For reference, the switch from R-tree to geopandas took 6 months of research, 1 month of implementation, and 1 month to review. I hope to update backends approximately once every 5 years. SedonaDB was not included in the initial search as no one suggested it when I asked around and it doesn't look as easy to install and configure, although I could be wrong. Ease of installation and ease of use is my top priority; speed is somewhere further down the list. I would be happy to include it in the search table if you want to do the research; we can discuss this in the next time series meeting.
If you take a look at my PR it is not that much effort. I'm not proposing swapping out the entire backend for every single dataset. The main issue is that we don't have methods in VectorDataset that abstract out the slow query parts which can be overridden by another class.
I think you are incorrect in de-prioritizing speed. Geopandas is very slow and our initial paper was proposing fast geospatial dataloading. We should provide alternatives when the gains are +5x speed up.
From a user's perspective, they aren't going to experience any change in ease of use or installation because it would all be abstracted away from them.
I see SedonaDBDataset as similar to XarrayDataset. Not sure why this is any different imo.
So your proposal is 3, but for limited parts of the library? If we do that, I think we'll be constantly switching back and forth between geopandas and SedonaDB, which sounds slower than staying in-memory. Do we create and instantiate a SedonaDB version of the dataset at every invocation, or cache it somehow?
Note that apache-sedona doesn't yet have Python 3.14 wheels. Not a deal breaker, but I was hoping to start testing 3.14 as soon as rasterio makes a new release.
SedonaDB is a Wherobots maintained library so I can just ask my colleagues to add Python 3.14 wheels, no big deal there.
I think we need to consider what parts of the vector dataloading are incredibly slow and what are negligible and consider supporting different backends for these parts only.
I think we can be smart about where to make spatial intersection/union operations modular so that can be elegantly overridden. For example, I noticed VectorDataset kind of just does everything inside the getitem method. We can abstract this into separate components that can be overridden, self.filter_index(), self.filter_geoemetries(), self.load_target().

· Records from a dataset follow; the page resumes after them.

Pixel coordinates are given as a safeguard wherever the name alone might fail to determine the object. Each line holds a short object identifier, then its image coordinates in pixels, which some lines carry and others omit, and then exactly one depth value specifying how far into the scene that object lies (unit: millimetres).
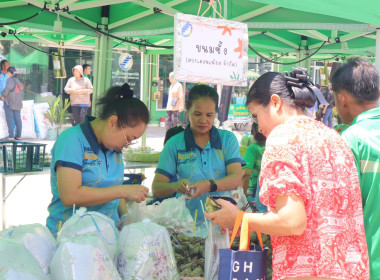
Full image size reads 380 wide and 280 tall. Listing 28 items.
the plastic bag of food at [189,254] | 2090
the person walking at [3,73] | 11097
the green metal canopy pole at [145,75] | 7573
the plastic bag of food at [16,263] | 1527
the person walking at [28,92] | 14675
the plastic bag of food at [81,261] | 1646
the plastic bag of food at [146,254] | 1893
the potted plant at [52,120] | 12258
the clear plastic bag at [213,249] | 1987
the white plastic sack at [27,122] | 12516
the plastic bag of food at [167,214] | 2408
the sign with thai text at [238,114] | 11794
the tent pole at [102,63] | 5305
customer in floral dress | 1508
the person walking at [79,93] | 10648
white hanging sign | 2080
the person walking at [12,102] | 11127
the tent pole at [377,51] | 3585
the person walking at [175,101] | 12352
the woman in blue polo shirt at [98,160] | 2291
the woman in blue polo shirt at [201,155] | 3070
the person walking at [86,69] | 11523
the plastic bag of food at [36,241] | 1762
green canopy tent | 4582
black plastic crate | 4016
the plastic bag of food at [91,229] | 1904
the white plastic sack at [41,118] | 12672
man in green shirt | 1767
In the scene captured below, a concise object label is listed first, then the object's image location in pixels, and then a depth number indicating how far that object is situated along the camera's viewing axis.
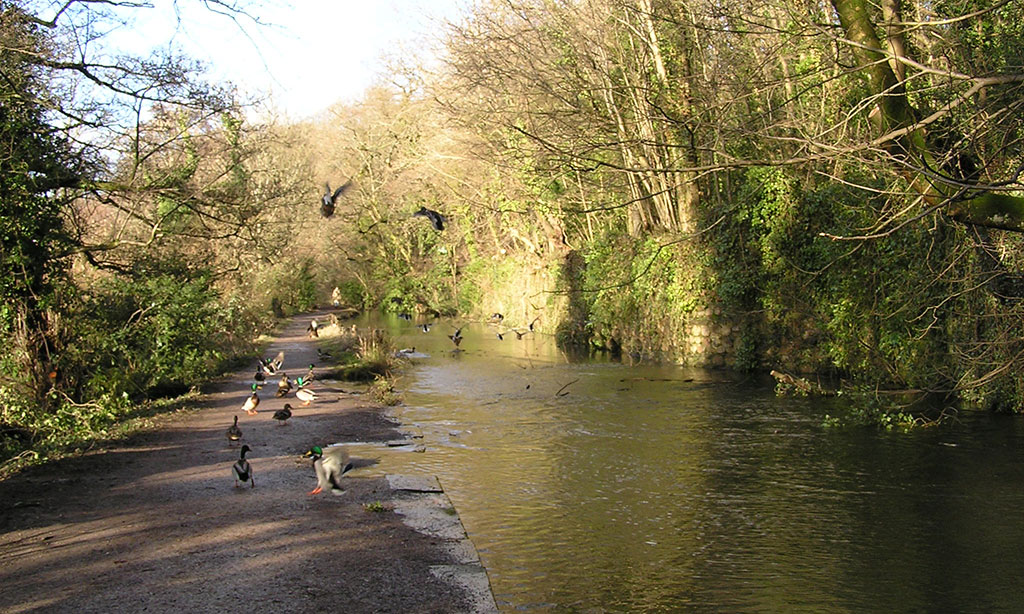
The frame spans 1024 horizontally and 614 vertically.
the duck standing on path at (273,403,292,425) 14.63
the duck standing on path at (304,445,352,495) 9.79
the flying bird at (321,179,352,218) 14.86
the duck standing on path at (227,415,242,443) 12.71
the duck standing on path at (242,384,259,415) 15.55
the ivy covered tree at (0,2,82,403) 12.71
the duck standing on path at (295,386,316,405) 16.80
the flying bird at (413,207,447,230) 15.16
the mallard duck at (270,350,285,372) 22.31
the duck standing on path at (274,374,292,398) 17.81
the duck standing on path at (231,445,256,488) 9.99
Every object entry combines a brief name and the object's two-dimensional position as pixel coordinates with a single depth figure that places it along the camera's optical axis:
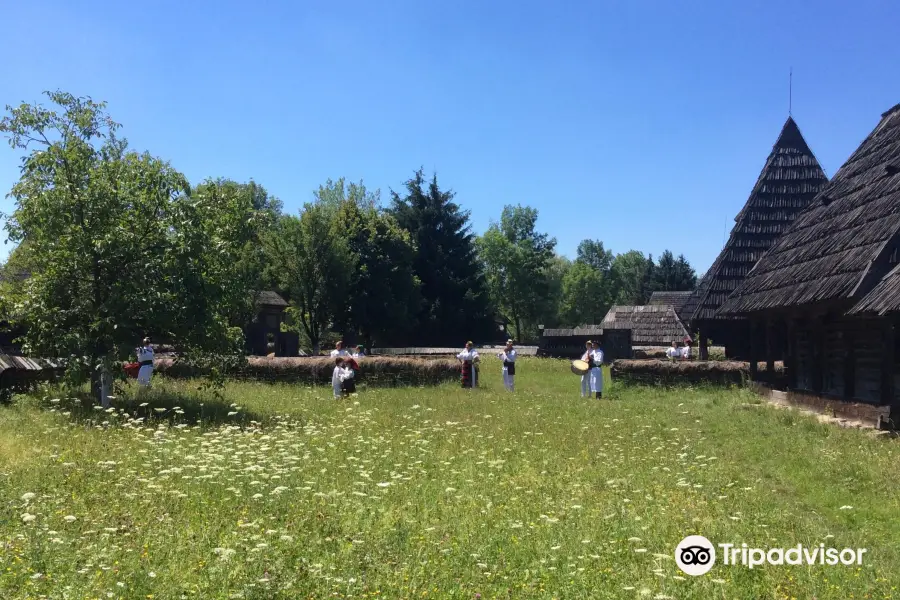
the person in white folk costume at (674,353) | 30.69
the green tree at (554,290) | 81.56
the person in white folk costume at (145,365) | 19.34
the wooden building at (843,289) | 13.84
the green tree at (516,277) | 78.81
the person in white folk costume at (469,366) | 22.47
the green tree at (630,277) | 99.00
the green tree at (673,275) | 92.62
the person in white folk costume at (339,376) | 18.86
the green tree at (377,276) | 41.97
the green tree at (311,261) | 35.72
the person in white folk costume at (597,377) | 20.20
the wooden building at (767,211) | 24.81
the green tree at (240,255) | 15.77
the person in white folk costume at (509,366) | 22.06
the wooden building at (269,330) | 41.09
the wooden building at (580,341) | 37.81
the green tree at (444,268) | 49.38
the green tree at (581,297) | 100.44
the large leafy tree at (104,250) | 14.23
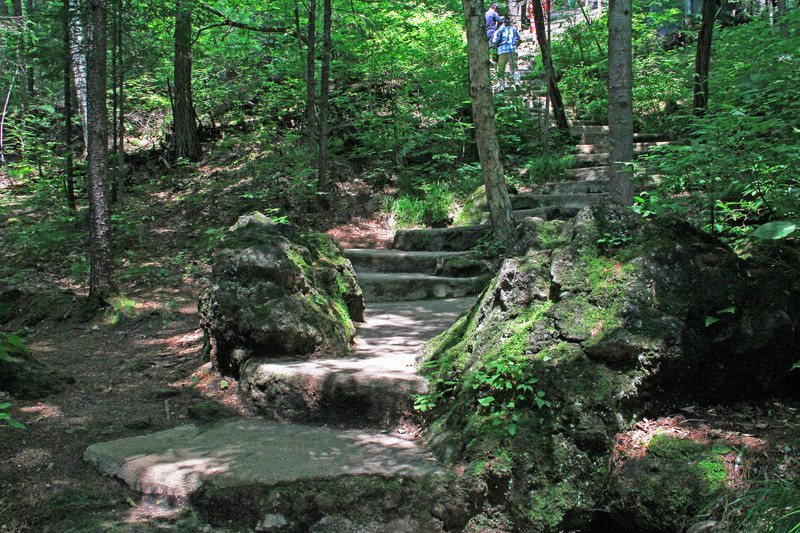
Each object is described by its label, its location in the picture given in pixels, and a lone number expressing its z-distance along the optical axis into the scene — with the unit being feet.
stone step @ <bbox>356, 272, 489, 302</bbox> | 22.90
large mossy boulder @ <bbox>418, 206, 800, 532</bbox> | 8.75
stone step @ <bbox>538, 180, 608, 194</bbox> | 30.07
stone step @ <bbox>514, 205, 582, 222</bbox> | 26.48
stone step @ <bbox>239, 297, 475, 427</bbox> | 11.78
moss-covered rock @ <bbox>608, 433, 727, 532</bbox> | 7.93
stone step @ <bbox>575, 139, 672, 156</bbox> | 37.30
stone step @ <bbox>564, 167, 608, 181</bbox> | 31.60
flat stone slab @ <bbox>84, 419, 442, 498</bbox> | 9.17
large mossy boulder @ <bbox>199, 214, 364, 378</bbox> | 13.94
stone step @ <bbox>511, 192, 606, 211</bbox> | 28.79
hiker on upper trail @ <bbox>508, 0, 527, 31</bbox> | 65.29
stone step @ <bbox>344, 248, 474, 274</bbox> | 25.48
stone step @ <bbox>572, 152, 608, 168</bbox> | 34.63
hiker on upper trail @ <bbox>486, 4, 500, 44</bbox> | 40.83
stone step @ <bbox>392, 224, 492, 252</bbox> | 27.25
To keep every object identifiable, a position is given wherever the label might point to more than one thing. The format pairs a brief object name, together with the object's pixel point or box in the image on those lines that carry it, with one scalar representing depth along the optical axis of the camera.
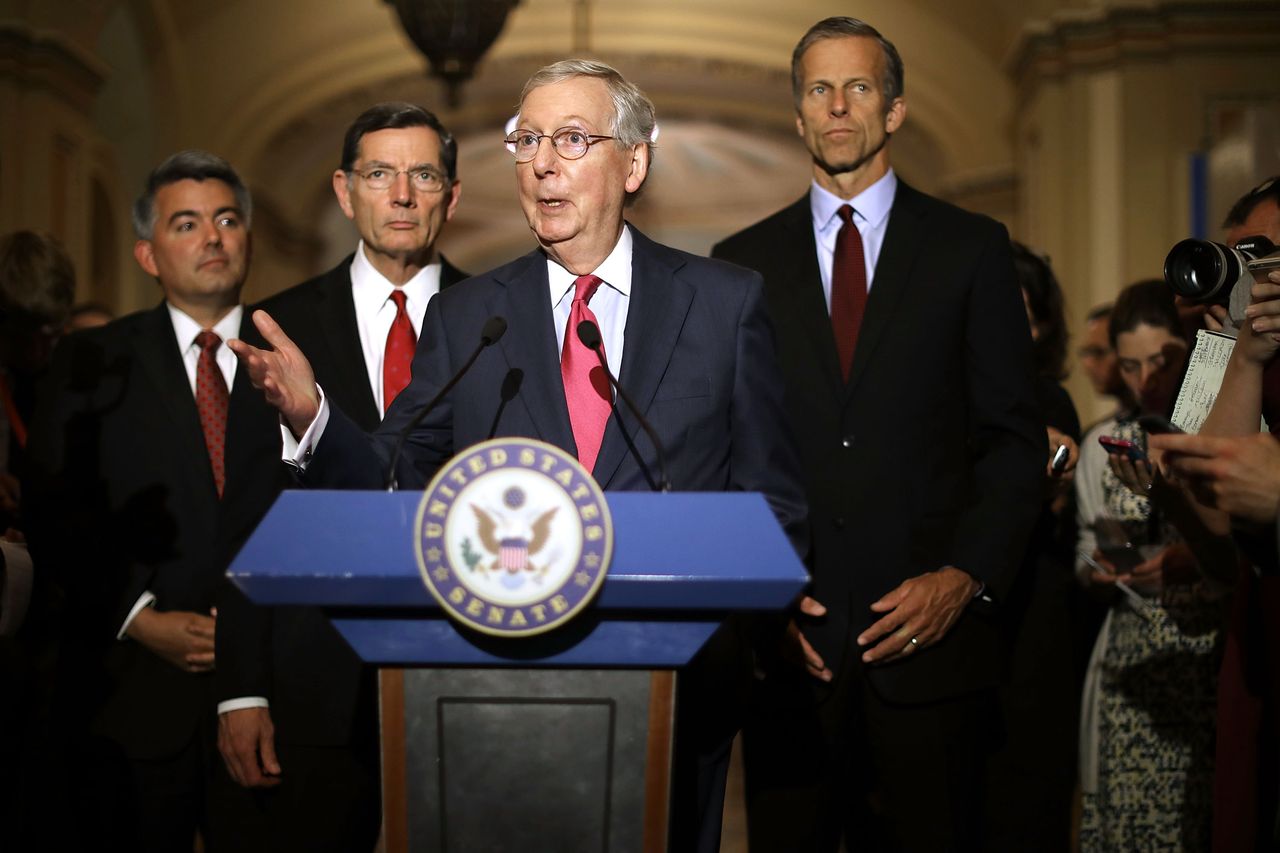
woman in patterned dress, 3.19
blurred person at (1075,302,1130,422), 4.01
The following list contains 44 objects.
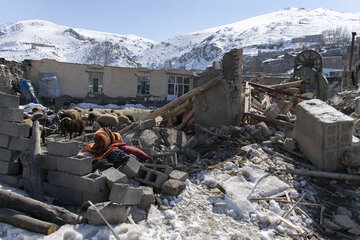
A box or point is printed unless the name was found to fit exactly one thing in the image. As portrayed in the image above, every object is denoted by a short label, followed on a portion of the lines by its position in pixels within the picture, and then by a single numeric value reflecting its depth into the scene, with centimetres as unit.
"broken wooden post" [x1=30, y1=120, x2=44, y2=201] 482
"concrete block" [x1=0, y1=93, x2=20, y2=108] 514
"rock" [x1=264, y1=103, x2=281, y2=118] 764
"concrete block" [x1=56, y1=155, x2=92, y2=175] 455
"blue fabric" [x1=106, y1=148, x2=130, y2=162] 516
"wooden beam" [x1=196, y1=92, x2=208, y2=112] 746
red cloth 559
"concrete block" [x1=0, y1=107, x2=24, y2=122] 512
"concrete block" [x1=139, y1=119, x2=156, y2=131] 715
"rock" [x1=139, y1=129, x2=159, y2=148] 657
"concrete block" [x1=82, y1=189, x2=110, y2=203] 446
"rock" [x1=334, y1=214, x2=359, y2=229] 415
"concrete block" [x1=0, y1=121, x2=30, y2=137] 514
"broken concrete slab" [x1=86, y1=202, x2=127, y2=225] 389
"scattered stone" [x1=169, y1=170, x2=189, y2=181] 502
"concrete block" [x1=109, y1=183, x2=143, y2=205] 399
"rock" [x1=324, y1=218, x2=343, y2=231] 415
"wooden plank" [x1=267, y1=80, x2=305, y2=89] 1082
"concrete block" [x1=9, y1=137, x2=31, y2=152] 523
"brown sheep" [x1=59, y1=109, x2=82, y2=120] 1020
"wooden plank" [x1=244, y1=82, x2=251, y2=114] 810
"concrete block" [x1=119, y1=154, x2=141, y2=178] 489
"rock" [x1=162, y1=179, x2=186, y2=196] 471
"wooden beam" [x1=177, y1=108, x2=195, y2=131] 793
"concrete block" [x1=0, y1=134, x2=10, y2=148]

I was hoping to get an initial PR in for SedonaDBDataset similar to XarrayDataset that is just optional for a user to utilize if they want to try out faster dataloading. Then we could go from there. The scope of this issue is a bit larger than what my PR is proposing so maybe we move the conversation there.
Note that apache-sedona doesn't yet have Python 3.14 wheels.
The sedonadb package on PyPI has 3.14 wheels (apache-sedona is wrapper code that installs nice user-facing dependencies updated at a slower release cadence)...you should probably use the lower-level PyPI package/API.
I'm too new to weigh in on the implementation details, but if there's an operation that can be made 8 times faster it seems like adding an experimental opt-in feature may be a reasonable way to evaluate some of these tradeoffs.